-- Records from a dataset --
= Beginning of Section =

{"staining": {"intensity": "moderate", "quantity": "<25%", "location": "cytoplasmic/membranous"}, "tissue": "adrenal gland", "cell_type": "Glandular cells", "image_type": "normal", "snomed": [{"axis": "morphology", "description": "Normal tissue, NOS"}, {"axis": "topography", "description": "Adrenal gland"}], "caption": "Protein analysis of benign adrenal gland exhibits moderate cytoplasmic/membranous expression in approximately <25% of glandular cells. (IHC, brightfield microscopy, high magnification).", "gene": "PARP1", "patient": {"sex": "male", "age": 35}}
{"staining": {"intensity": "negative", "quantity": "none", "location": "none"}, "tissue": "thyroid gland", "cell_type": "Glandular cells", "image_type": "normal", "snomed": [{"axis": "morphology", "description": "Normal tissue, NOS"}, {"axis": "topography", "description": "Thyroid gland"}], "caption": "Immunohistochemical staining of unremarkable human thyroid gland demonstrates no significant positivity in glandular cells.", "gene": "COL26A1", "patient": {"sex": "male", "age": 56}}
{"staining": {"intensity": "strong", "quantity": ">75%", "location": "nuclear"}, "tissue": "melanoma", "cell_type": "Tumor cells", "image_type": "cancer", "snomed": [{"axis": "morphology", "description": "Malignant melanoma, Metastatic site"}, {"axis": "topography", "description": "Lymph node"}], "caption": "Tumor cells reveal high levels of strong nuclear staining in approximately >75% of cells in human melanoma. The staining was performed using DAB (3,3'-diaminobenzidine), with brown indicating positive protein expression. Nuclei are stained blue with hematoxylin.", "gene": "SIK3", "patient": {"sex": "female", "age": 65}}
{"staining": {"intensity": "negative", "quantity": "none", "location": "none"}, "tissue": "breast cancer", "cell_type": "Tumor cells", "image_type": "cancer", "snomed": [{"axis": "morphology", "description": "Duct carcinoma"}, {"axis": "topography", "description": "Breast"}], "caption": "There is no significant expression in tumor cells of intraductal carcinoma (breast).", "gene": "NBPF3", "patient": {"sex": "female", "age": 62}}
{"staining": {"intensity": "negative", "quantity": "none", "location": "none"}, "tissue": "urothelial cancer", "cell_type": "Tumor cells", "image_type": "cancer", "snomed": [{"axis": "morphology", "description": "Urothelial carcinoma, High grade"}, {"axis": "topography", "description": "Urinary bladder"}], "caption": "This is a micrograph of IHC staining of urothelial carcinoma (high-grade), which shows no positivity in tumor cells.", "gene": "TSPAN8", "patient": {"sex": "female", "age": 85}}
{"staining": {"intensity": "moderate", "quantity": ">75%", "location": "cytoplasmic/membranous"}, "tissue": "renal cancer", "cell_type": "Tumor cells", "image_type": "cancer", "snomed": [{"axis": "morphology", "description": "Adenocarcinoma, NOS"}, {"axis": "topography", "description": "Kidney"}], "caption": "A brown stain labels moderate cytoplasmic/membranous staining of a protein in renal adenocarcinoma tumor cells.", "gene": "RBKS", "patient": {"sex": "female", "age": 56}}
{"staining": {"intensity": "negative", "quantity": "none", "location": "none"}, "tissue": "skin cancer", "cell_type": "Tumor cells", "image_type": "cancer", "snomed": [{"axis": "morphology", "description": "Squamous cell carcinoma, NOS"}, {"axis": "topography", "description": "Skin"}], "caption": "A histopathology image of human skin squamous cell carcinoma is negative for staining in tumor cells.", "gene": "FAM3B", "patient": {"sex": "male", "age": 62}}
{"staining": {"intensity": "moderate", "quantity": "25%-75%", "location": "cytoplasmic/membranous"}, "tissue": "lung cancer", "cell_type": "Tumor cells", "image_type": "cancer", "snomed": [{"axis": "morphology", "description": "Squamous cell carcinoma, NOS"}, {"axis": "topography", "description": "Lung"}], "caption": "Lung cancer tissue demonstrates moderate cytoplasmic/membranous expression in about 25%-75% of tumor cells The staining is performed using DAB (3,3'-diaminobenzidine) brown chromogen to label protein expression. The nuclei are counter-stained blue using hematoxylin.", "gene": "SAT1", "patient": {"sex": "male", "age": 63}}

= End of Section =

-- Your assignment --
Repeat exactly the lines above from the one with "cells reveal high" up to and including the one with "is no significant". No other line belongs in the reply.

-- Answer space --
{"staining": {"intensity": "strong", "quantity": ">75%", "location": "nuclear"}, "tissue": "melanoma", "cell_type": "Tumor cells", "image_type": "cancer", "snomed": [{"axis": "morphology", "description": "Malignant melanoma, Metastatic site"}, {"axis": "topography", "description": "Lymph node"}], "caption": "Tumor cells reveal high levels of strong nuclear staining in approximately >75% of cells in human melanoma. The staining was performed using DAB (3,3'-diaminobenzidine), with brown indicating positive protein expression. Nuclei are stained blue with hematoxylin.", "gene": "SIK3", "patient": {"sex": "female", "age": 65}}
{"staining": {"intensity": "negative", "quantity": "none", "location": "none"}, "tissue": "breast cancer", "cell_type": "Tumor cells", "image_type": "cancer", "snomed": [{"axis": "morphology", "description": "Duct carcinoma"}, {"axis": "topography", "description": "Breast"}], "caption": "There is no significant expression in tumor cells of intraductal carcinoma (breast).", "gene": "NBPF3", "patient": {"sex": "female", "age": 62}}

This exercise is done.